LIPUTAN15.COM, BOLMUT – Niat baik Pemerintah Desa Sonuo, Kecamatan Bolangitang Barat, Kabupaten Bolaang Mongondow Utara membangun jamban bagi masyarakat rupanya tidak semulus kenyataan.
Proyek jamban yang menelan ratusan juta anggaran Dana Desa (DD) tahun 2025 ini menuai sorotan dari masyarakat.
Menurut mereka, kualitas bangunan menjadi alasannya.
“Kualitas dari bangunan jamban ini tak layak, apalagi jika dibandingkan dengan total pagu anggaran yang tertata,” cerita warga yang belum bersedia dipublis kepada media ini dilokasi pekerjaan, Rabu (23/7/2025).
Warga tersebut menerangkan, per unit pekerjaan ini memakan anggaran Rp13 jutaan lebih, didalamnya itu sudah dengan upah pekerja dan yang membuat gambar.
“Upah pekerja Rp4 jutaan, jadi masih ada sisa sekitar Rp9 jutaan.

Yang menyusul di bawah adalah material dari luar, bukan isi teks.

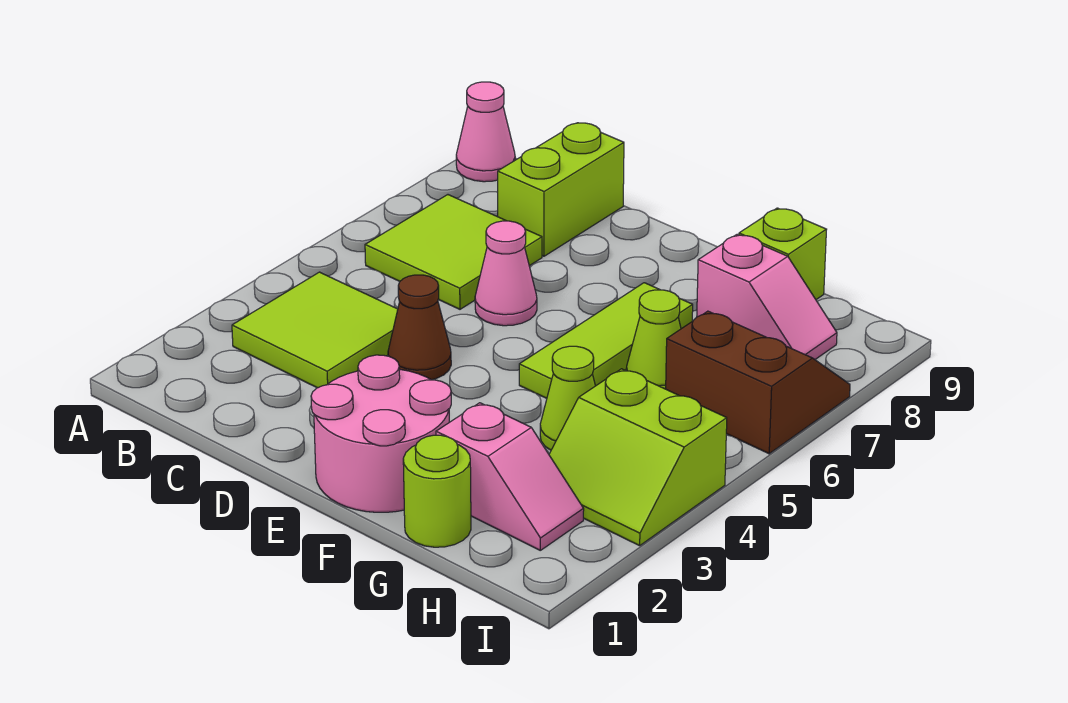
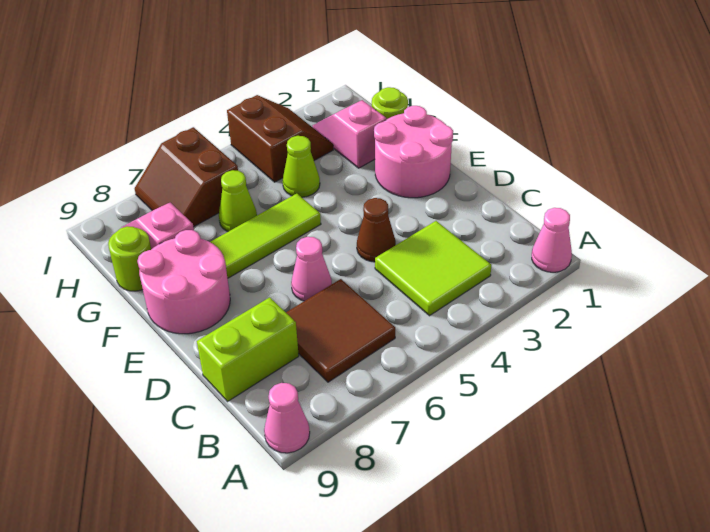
none -> pink cone A1 level 1
lime tile B6:C7 level 1 -> brown tile B6:C7 level 1
none -> pink round brick E8:F9 level 1
lime brick G9 level 1 -> lime round brick G9 level 1
lime slope H3:I4 level 1 top 4 -> brown slope H3:I4 level 1 top 4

Harusnya dengan dana sisa sekian itu tentu kualitas bangunan tidak seperti ini,” sesalnya sembari memperlihatkan gambar bangunan.
Keluhan serupa juga dialami penerima bantuan lainnya, demi menjaga kualitas dari bangunan agar bertahan lama, salah satu penerima bantuan tersebut juga harus merogoh kocek dari kantong pribadinya.

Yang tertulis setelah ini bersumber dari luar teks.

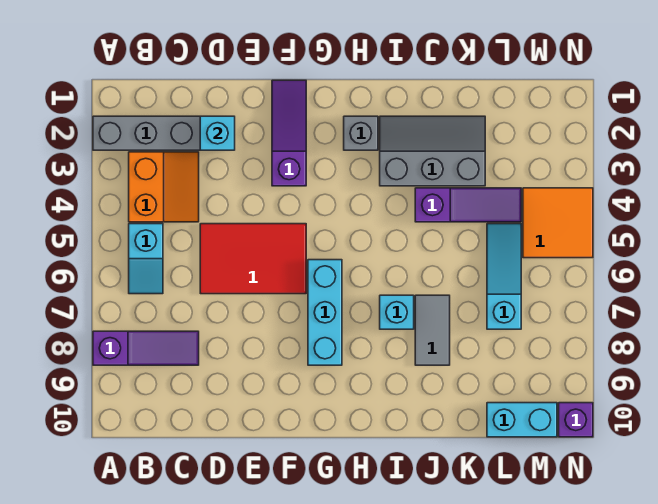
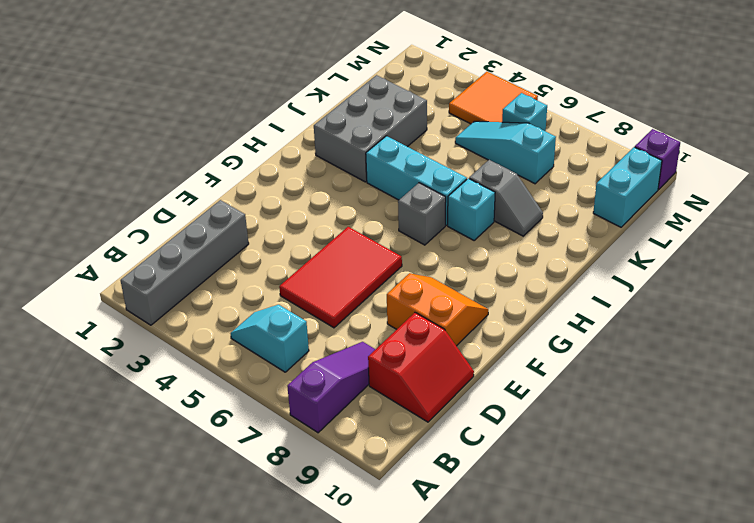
orange slope B3:C4 level 1 top B -> orange slope E8:F9 level 1 top E
cyan slope B5:B6 level 1 top 5 -> cyan slope B5:B6 level 1 top 6
none -> red slope C9:D10 level 1 top 9
cyan brick D2 level 2 -> cyan brick M6 level 1
purple slope F1:F3 level 1 top 3 -> none
cyan brick G6:G8 level 1 -> cyan brick I4:I6 level 1
grey brick H2 level 1 -> grey brick H6 level 1
grey slope I2:K3 level 1 top 3 -> grey brick I2:K3 level 1
purple slope J4:L4 level 1 top J -> none
grey tile J7:J8 level 1 -> grey slope J7:J8 level 1 top 7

“Bangunan yang satunya, penerima harus kase keluar uang sekitar Rp1.100 untuk menambah bagian bangunan, kalau tidak dibuat seperti topi bagian depannya pasti akan basah saat turun hujan,” jelasnya.
Dengan kondisi bangunan saat ini, meraka menilai bangunan yang seharusnya bertahan lama bisa lebih cepat rusak.
Ditemui dirumahnya, Sangadi (Kepala Desa) Sonuo Harsono Puasa membenarkan terkait adanya unit pekerjaan jamban di Desanya.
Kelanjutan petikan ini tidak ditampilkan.